In the interest of equal time, here are my thoughts relative to my grassroots compatriots. These are my favorites, not in any particular order. I provide these because words matter.
How we talk about grassroots sends clear signals to our volunteers as to what’s possible, and most important, our attitude toward them. These tips may help you to avoid the “trial and terror” approach to grassroots recruiting.
Drum roll, please. . .
1. “When we contact you to communicate with your legislator, it may be the first time you’ve heard from us, but we just can’t predict the legislative process.”
True, we cannot predict the legislative process. If we could, no one would need lobbyists or grassroots networks. However, certainly any government affairs department that is budget-worthy should have some knowledge of the issues that will be debated in the upcoming legislative session. It is just not fair or realistic to expect a voluminous grassroots response the first time your volunteers have heard of an issue.
Our audience needs to be edified and equipped. To that end, prioritize your issues each year, and notify your grassroots advocates well in advance of your action calls or legislative alerts. Start educating and influencing early.
2. “Thanks, you did a great job!” (smartly accessorized with the requisite thumbs up gesture).
This is usually uttered after successful meetings on the Hill or State House, or after an action call/legislative alert, etc. And, it is better than saying nothing. However, considering the time, effort and thought that goes into grassroots advocacy, we can do better. They are volunteers. They do not have to do anything for us.
Rather than “good job”, how about something more specific that enumerates the value of what they just did and the results to the organization? People have a craving to know the significance of their work. It’s our job, no, our privilege to tout the significance in each grassroots activity.
3. “We can’t possibly quantify our results.”
My natural response to this is “Then why bother?” Grassroots can be measured beyond the ubiquitous number of contacts with legislator. I have come up with over 40 grassroots metrics, and my colleague, Peter Kennerdell and I have devised over 30 PAC metrics. In today’s hypermetric world, government relations professionals cannot afford to neglect this important aspect of their work. It impacts our credibility and professional reputation.
4. “Email is the best way to influence your legislator.”
No explanation needed, you all know where I stand on this one. The research overwhelmingly demonstrates that face to face communication is the best way to influence. If email was the most influential way to communicate, we wouldn’t need professional lobbyists. We all could save lots of money by asking them to work two hours a day and send emails to legislative staff.
I will admit that this is something your volunteers want to hear, but it’s not what they need to hear. If their question is: “What’s the fastest, easiest way to communicate with my legislator?”, this is the answer. But “fast and easy” and “influence” are not the same.
5. “We like to use (emphasis on the word “use”) employees (or retirees, shareholders, pick your group) to communicate with legislators.”
I hear this refrain when I am with a group of government relations professionals talking about who they prefer to recruit and activate on their issues. It’s as if their volunteers are some type of handheld electronic device.

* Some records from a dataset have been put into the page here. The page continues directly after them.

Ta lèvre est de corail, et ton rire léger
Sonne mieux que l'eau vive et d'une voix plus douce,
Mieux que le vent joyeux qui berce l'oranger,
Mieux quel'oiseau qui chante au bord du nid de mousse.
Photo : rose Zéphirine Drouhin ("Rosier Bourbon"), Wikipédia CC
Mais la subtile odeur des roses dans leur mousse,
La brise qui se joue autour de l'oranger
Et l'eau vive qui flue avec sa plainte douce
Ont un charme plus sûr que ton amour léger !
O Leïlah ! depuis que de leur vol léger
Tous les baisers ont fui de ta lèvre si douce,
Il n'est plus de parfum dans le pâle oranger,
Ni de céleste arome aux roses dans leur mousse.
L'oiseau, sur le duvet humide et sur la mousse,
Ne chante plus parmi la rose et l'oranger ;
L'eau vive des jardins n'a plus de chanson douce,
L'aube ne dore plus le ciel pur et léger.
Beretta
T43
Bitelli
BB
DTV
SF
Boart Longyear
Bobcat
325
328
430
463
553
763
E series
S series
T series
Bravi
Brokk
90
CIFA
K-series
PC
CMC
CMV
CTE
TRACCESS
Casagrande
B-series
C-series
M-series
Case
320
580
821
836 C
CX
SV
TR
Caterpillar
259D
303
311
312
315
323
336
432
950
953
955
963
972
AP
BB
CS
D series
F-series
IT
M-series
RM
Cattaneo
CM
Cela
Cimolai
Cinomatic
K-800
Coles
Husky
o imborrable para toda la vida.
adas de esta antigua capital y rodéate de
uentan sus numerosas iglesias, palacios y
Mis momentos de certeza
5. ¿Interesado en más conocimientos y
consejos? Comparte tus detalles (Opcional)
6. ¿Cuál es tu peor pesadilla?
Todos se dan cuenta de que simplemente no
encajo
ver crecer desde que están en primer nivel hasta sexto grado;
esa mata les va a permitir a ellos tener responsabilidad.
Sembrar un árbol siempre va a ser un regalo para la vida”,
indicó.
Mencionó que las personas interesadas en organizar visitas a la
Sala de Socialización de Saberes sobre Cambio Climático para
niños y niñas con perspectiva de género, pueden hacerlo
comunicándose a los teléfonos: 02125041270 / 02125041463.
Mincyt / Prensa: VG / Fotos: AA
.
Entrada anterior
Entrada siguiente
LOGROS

When I hear the word “use” it gives me that queasy feeling that the person saying this probably does not have their advocates’ interests at heart, and really views them as a means to an end, rather than individuals who should be served and receive value from the organization. Better words are “engage” or “activate.”

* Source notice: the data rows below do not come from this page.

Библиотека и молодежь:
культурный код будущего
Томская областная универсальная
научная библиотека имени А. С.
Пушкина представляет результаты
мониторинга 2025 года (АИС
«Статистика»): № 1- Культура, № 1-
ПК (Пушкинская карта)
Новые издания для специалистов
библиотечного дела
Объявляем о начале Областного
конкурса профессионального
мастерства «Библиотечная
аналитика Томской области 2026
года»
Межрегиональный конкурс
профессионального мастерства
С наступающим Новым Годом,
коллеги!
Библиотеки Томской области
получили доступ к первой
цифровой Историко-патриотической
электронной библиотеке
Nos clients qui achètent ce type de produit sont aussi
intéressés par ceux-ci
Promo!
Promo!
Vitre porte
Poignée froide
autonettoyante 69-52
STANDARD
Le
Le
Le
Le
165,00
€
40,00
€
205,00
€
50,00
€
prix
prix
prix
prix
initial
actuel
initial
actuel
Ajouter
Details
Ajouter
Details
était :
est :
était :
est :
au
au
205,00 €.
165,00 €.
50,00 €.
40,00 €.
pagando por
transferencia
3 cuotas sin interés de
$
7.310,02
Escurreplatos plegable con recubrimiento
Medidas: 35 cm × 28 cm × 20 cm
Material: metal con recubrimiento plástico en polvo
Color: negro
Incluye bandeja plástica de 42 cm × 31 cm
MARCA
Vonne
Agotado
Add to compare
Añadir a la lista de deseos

6. “When you meet with your legislator, just tell your story – that’s all they need to know.”
Anyone who knows our practice philosophy knows that Dr. Kelton Rhodes and I are big believers in the persuasive power of oral narrative, and teach people how to create compelling stories. However, we have to remember that legislators hear lots and lots of stories. If stories were all that were needed, then everyone would win their issues because everyone knows to “tell your story.”
Grassroots advocacy is a competition. We have to be better than the next guy in line. Thus, try telling your advocates: “Tell your story, and be aware of what the opposition is saying, as well.” This is a more realistic advisory.
Of course, as a savvy government relations professional, you have an issues historian who knows what your opponents have said in the past and are currently saying about you and your issues, right? You are relaying this to your volunteers, are you not?
7. “It doesn’t matter what you think, this is the company’s position.” (for my corporate friends)
This response hardly engenders any type of credibility and goodwill. Rather than wailing and hand – wringing about those who “don’t get it,” we really should be asking ourselves, “Why don’t they get it?”
When someone publicly defects from the company fold on public policy positions, congratulate them for thinking independently about the issue, and then urge them to write their legislator with their point of view. One of my grassroots leaders said this to a disgruntled employee, and the employee became a program acolyte due to the lack of bias demonstrated by the volunteer leader. It was a veritable clinic on how to build credibility.
In addition, I recommend that you incessantly acknowledge that you welcome independent employee thinking and dialogue. Employees may not possess the depth of issue knowledge that we do, but they are not stupid. Give them both sides of the issue! If we can’t persuade our own employees, how will we persuade the public? Challenges in this area tell me that a client has a low influence IQ and needs to gain the emotional allegiance of their associates.